== Segment start ==

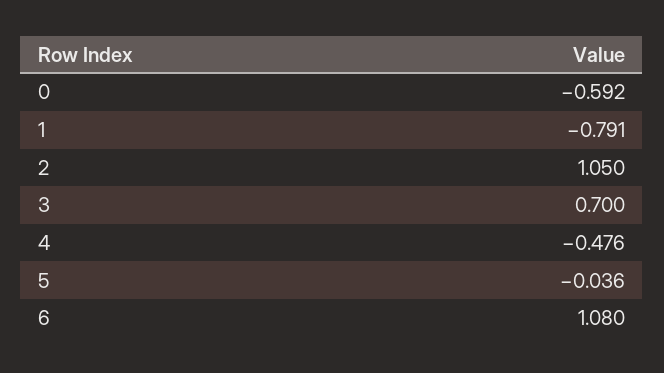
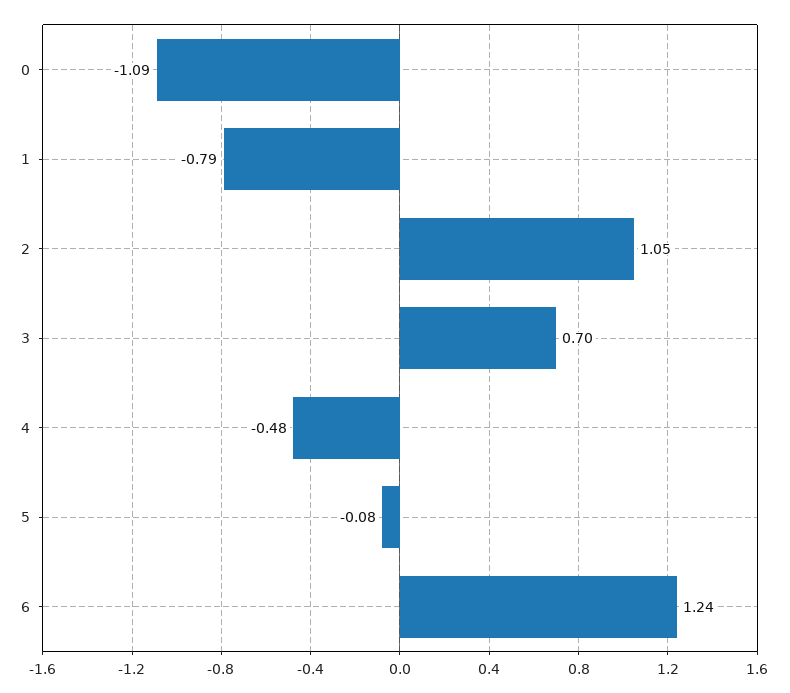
  {
-   "0": -0.592,
+   "0": -1.09,
    "1": -0.791,
    "2": 1.05,
    "3": 0.7,
    "4": -0.476,
-   "5": -0.036,
+   "5": -0.08,
-   "6": 1.08
+   "6": 1.24
  }

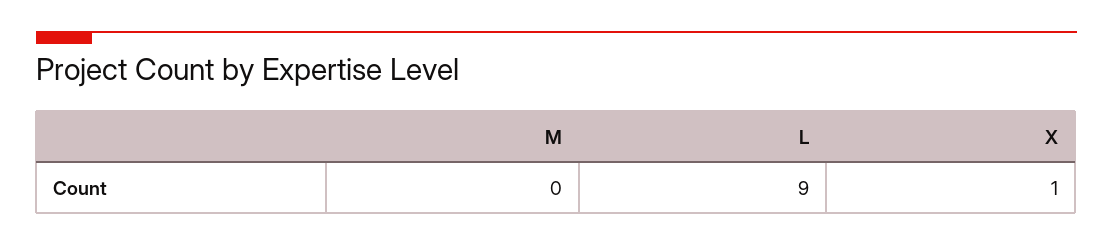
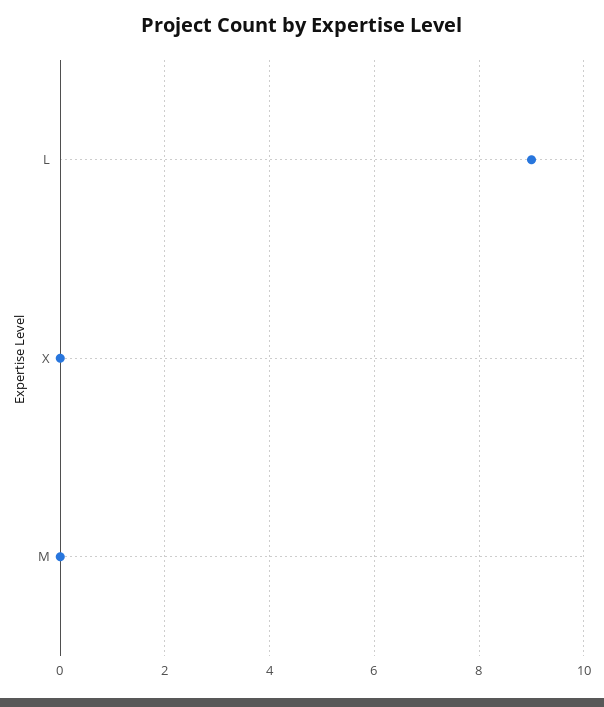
  {
    "M": 0,
    "L": 9,
-   "X": 1
+   "X": 0
  }

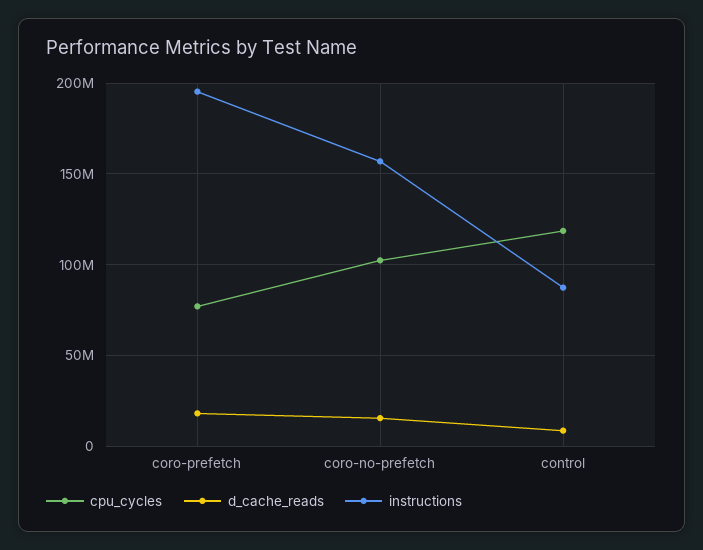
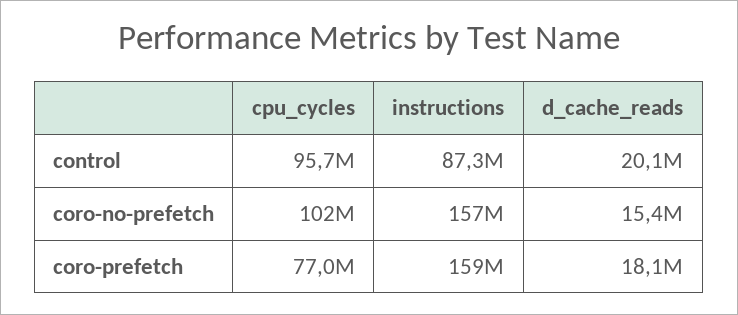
  {
    "cpu_cycles": {
      "coro-prefetch": 77000000,
      "coro-no-prefetch": 102000000,
-     "control": 120000000
+     "control": 95700000
    },
    "d_cache_reads": {
      "coro-prefetch": 18100000,
      "coro-no-prefetch": 15400000,
-     "control": 10000000
+     "control": 20100000
    },
    "instructions": {
-     "coro-prefetch": 195000000,
+     "coro-prefetch": 159000000,
      "coro-no-prefetch": 157000000,
      "control": 87300000
    }
  }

== Segment end ==

**Task instructions**:
Go through the listing above and return each line that includes the word "control".

**Answer section**:
-     "control": 120000000
+     "control": 95700000
-     "control": 10000000
+     "control": 20100000
      "control": 87300000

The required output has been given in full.